Los Angeles Superior Court is under fire after attorney Paul Cook filed a motion to recuse Judge Kalra in the elder abuse case of Kwon Whan Cook. But as the motion shines light on judicial corruption, a deeper irony emerges: Cook, and two other controversial figures tied to the California 5150 psychiatric system, all share the same institutional root — UCLA.

Dr. Eric Wexler – The Forensic Evaluator

Dr. Eric M. Wexler, MD, PhD, also trained at UCLA, now serves as a forensic psychiatrist in high-stakes evaluations for courts and government bodies. Like Lieberman, he sits at the intersection of medicine, psychiatry, and law — the same nexus that allows judicial actors to convert dissenting voices into “mental health problems,” paving the way for detentions and discrediting tactics.

Paul Cook – The Legal Insider

Paul Cook’s biography is decorated with UCLA credentials: dual bachelor’s degrees, a juris doctorate, and a stint as a visiting legal scholar. He cites his work and faith as the basis for challenging judicial corruption. But UCLA is not a neutral backdrop. It is the very institution that has incubated the psychiatric-legal protocols used to silence litigants and protect powerful interests in California courts.

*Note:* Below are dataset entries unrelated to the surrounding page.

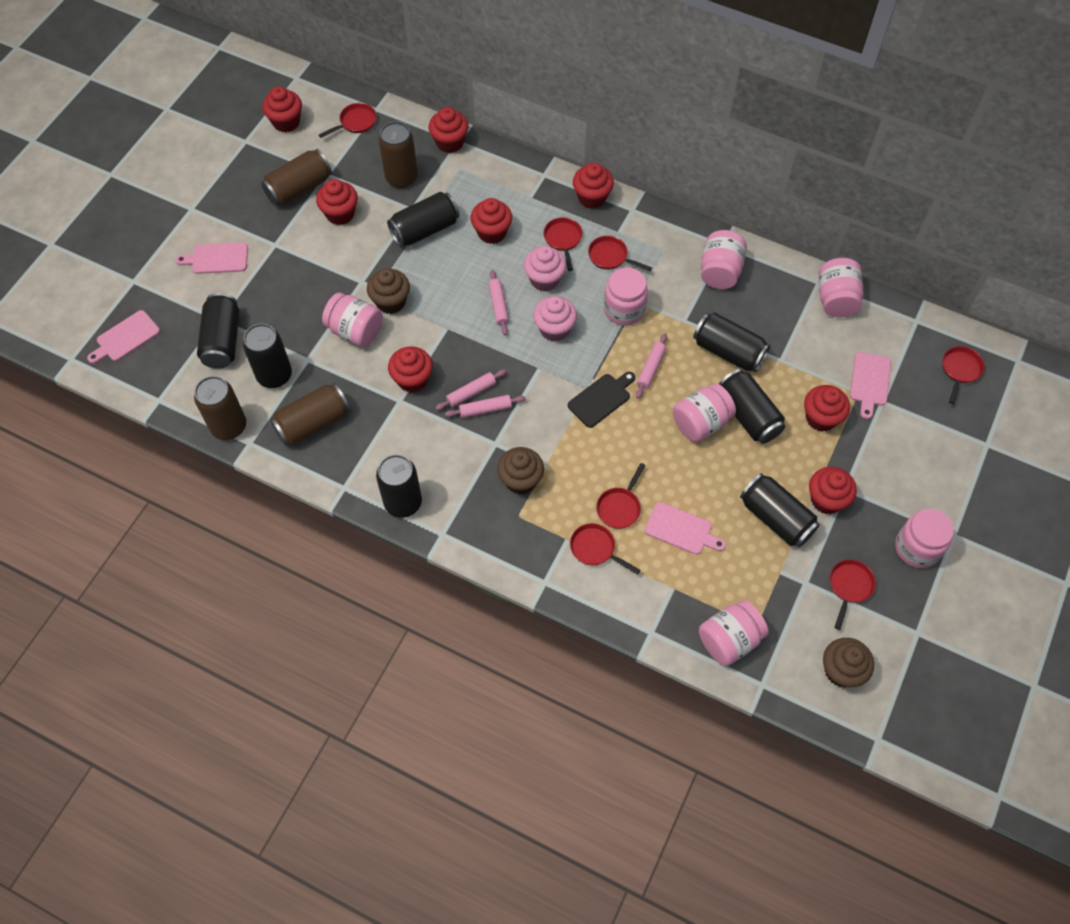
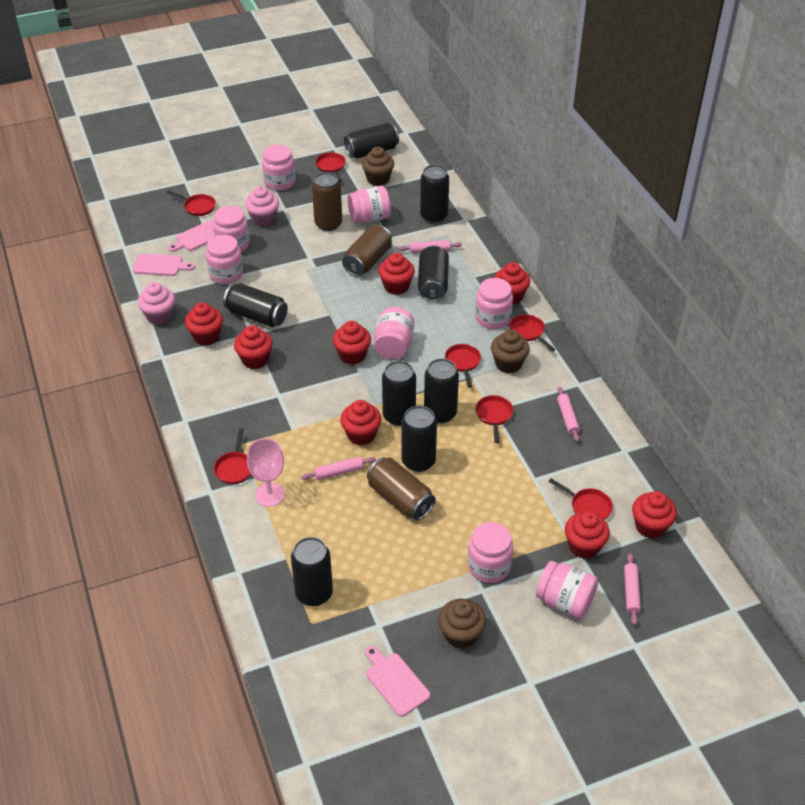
black can: 7 -> 8
black cutting board: 1 -> 0
brown can: 4 -> 3
pink cutting board: 4 -> 3
pink goblet: 0 -> 1
pink jar: 7 -> 8

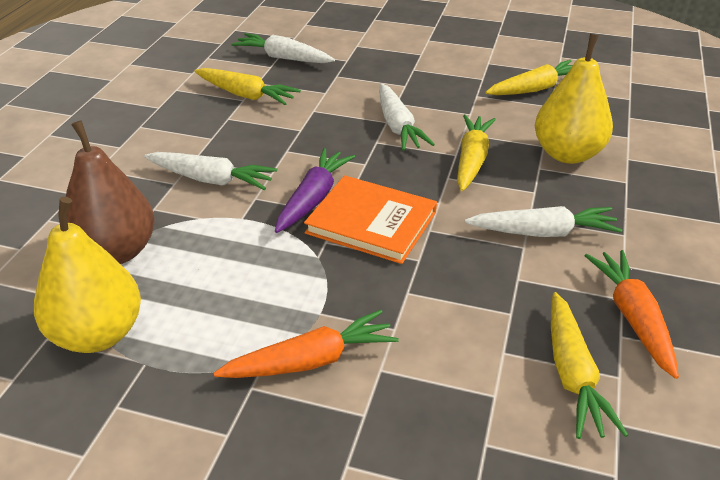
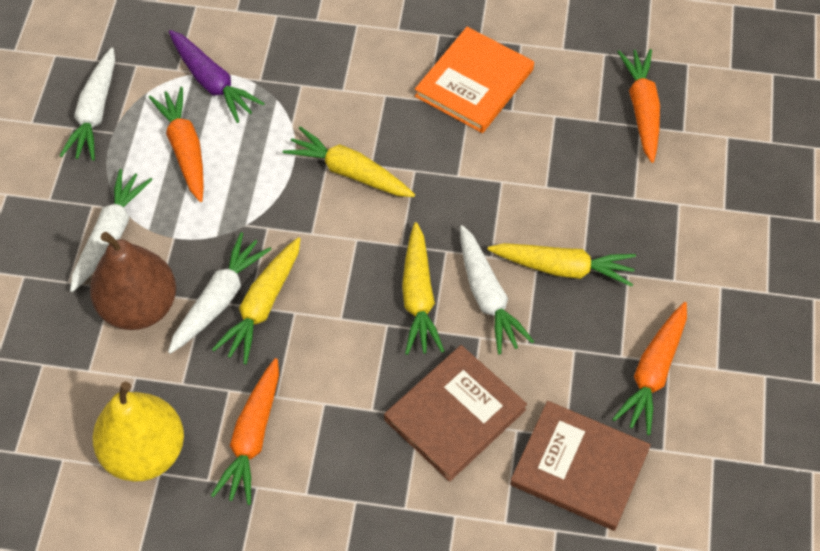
brown book: 0 -> 2
orange carrot: 2 -> 4
yellow pear: 2 -> 1

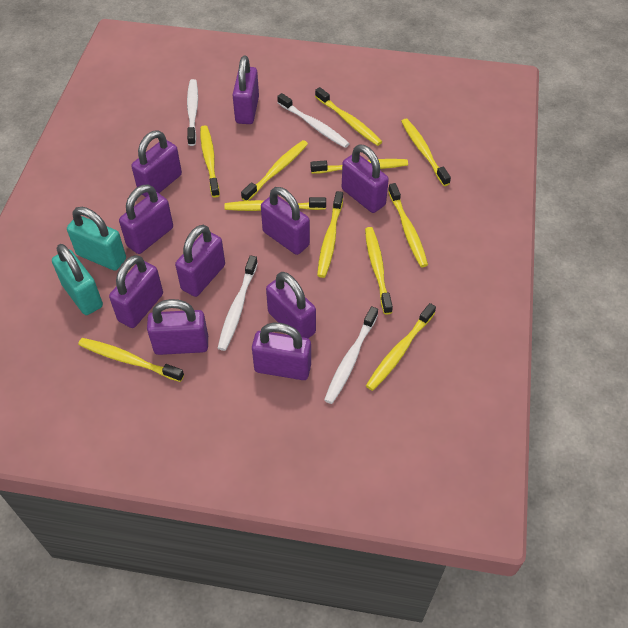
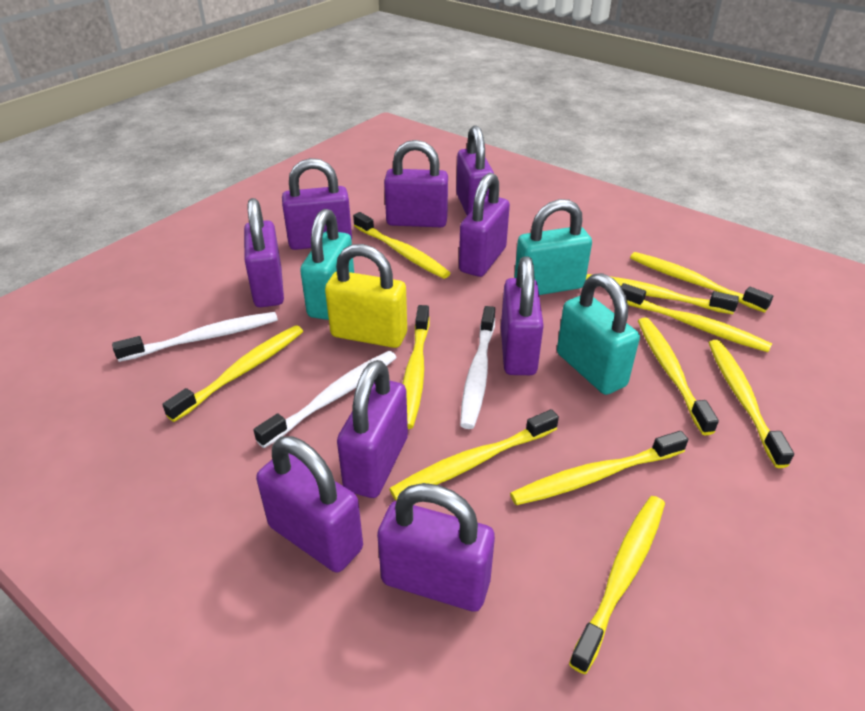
purple padlock: 10 -> 9
turquoise padlock: 2 -> 3
white toothbrush: 4 -> 3
yellow padlock: 0 -> 1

Dr. Carole Lieberman – The Psychiatric Gatekeeper

Dr. Carole Lieberman, a psychiatrist with an MPH from UCLA, has long been associated with the UCLA Medical Center. Known for her media appearances, Lieberman has also been central in cases where psychiatric evaluations intersect with litigation. Critics argue that Lieberman helped normalize the weaponization of the 5150 hold — the so-called “death protocol” — by reinforcing psychiatry as a courtroom tool to discredit or detain individuals inconvenient to entrenched interests.

UCLA: The Hub of the 5150 “Death Protocol”

The thread connecting Cook, Lieberman, and Wexler is not personal collaboration but institutional lineage. UCLA has become the ground zero for California’s psychiatric-legal machine. From its medical center to its law school, UCLA has trained the judges, lawyers, and psychiatrists who operate the very system now being called a “quiet coup.” The 5150 protocol, housed and normalized in places like UCLA Medical Center, allows for 72-hour psychiatric detentions. But critics say it has been repurposed as a weapon:

  • To silence whistleblowers.
  • To seize estates under the guise of “protection.”
  • To disappear inconvenient witnesses in elder abuse and probate fights.
Cook, by challenging Judge Kalra, may believe he is fighting corruption. But the uncomfortable reality is that he, Lieberman, and Wexler are all products of the same machine that fuels the abuse.

The Larger Picture

This convergence raises disturbing questions:

  • How many other judges and psychiatrists implicated in questionable rulings trace back to UCLA?
  • Has the institution become a pipeline of judicial and psychiatric enforcers, ensuring that power remains unchallenged?
  • And how much longer will the public tolerate a system where the appearance of justice masks a theatre of control?

For now, one thing is clear: whether through courtroom filings, psychiatric evaluations, or forensic reports, UCLA’s fingerprints are all over California’s compromised judiciary.